**Work order:** Your answer is the lines below, exactly, from the one that contains "left knee: (432, 295, 16)" through the one that contains "right wrist: (558, 246, -11)", both included.

**Keypoint coordinate data:**
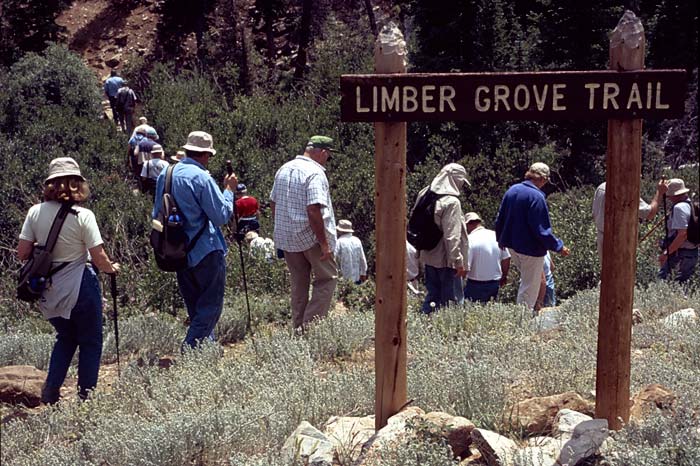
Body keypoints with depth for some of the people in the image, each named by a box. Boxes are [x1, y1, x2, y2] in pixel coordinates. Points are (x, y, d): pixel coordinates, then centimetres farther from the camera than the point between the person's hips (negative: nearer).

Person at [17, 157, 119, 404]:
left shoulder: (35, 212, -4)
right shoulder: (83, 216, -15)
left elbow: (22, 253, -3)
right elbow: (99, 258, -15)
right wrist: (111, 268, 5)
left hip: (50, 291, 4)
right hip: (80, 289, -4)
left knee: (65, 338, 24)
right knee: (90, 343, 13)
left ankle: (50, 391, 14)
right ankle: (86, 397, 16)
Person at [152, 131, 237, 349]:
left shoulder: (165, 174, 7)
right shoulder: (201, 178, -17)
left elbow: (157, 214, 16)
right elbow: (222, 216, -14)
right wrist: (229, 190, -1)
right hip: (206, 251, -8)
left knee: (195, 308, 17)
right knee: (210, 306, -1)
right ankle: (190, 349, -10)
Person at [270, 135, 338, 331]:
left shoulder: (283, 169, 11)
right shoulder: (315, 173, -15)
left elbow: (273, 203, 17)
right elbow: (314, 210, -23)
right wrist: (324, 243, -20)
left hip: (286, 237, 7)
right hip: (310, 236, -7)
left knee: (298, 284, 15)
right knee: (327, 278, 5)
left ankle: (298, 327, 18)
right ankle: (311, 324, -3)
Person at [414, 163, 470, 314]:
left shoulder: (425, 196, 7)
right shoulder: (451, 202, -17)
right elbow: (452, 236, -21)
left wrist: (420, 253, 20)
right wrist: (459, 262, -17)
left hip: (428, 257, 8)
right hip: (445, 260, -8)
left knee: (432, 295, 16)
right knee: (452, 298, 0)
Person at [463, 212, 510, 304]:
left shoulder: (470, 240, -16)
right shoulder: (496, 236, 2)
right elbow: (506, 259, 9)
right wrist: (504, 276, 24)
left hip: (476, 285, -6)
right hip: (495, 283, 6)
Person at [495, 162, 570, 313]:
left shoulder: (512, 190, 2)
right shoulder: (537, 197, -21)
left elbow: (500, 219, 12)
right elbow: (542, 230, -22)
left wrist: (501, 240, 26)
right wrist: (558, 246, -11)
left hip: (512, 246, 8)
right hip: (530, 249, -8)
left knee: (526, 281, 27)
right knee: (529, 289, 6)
* * *
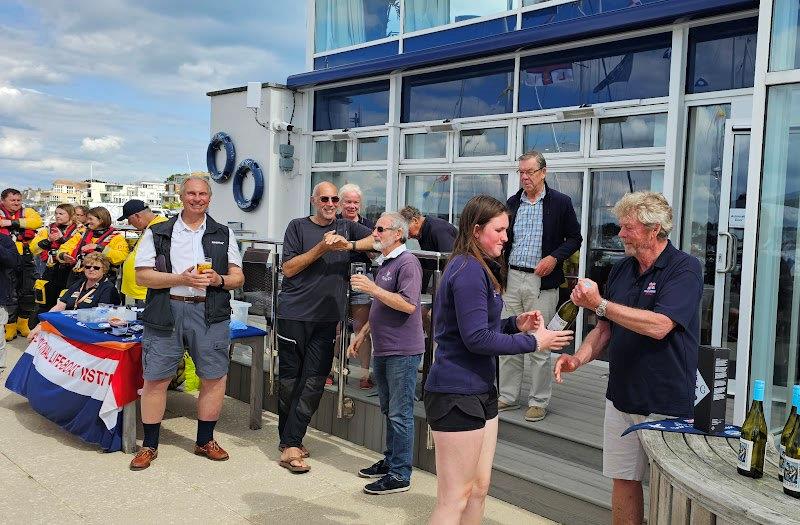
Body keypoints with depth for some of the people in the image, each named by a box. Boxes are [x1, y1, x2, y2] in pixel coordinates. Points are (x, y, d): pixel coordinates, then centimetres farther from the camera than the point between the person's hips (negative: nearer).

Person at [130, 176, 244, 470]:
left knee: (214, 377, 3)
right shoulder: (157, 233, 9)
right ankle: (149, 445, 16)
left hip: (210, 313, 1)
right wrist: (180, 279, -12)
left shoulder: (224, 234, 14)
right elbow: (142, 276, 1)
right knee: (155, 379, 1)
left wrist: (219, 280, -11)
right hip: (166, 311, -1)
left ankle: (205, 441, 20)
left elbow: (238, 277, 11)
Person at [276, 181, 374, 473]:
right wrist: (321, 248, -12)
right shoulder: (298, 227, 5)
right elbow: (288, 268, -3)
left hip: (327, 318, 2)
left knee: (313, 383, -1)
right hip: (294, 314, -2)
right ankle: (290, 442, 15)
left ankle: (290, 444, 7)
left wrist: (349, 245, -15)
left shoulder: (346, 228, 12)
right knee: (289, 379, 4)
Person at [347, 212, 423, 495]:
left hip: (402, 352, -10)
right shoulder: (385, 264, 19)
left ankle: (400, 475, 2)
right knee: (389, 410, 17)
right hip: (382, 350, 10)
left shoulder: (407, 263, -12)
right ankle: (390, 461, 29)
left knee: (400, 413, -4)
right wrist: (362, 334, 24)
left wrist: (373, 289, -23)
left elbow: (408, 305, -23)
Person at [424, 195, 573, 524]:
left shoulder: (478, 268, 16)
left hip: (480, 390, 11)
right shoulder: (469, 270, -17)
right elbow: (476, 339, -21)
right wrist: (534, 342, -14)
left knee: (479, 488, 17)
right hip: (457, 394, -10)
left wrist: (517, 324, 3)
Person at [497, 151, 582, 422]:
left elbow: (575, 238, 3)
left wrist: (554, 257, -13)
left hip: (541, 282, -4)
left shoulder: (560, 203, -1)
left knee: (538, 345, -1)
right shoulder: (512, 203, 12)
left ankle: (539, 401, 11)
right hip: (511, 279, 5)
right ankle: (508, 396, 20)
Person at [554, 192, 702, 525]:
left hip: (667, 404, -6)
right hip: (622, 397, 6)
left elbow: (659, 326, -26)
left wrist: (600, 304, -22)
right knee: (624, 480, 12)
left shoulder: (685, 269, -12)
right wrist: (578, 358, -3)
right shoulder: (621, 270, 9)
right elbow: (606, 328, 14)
==
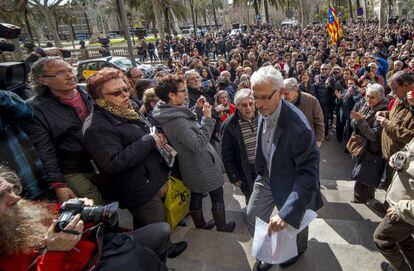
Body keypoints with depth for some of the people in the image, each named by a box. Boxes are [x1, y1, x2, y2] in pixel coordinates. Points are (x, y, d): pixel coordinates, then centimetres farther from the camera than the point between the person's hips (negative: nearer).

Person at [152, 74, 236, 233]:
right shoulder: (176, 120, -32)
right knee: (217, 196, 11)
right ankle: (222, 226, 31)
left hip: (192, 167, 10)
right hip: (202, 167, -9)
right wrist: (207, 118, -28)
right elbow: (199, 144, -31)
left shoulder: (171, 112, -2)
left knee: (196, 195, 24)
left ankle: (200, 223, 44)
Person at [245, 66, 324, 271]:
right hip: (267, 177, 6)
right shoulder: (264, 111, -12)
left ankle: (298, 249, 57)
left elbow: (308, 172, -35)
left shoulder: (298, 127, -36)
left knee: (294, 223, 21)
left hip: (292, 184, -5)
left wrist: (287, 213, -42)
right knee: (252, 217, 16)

**Written solution:**
left knee: (432, 295, 16)
right knee: (452, 298, 0)
Person at [463, 212, 510, 304]:
left shoulder: (470, 240, -16)
right shoulder: (496, 236, 2)
right elbow: (506, 259, 9)
right wrist: (504, 276, 24)
left hip: (476, 285, -6)
right hip: (495, 283, 6)
Person at [495, 162, 570, 313]:
left shoulder: (512, 190, 2)
right shoulder: (537, 197, -21)
left elbow: (500, 219, 12)
right elbow: (542, 230, -22)
left wrist: (501, 240, 26)
right wrist: (558, 246, -11)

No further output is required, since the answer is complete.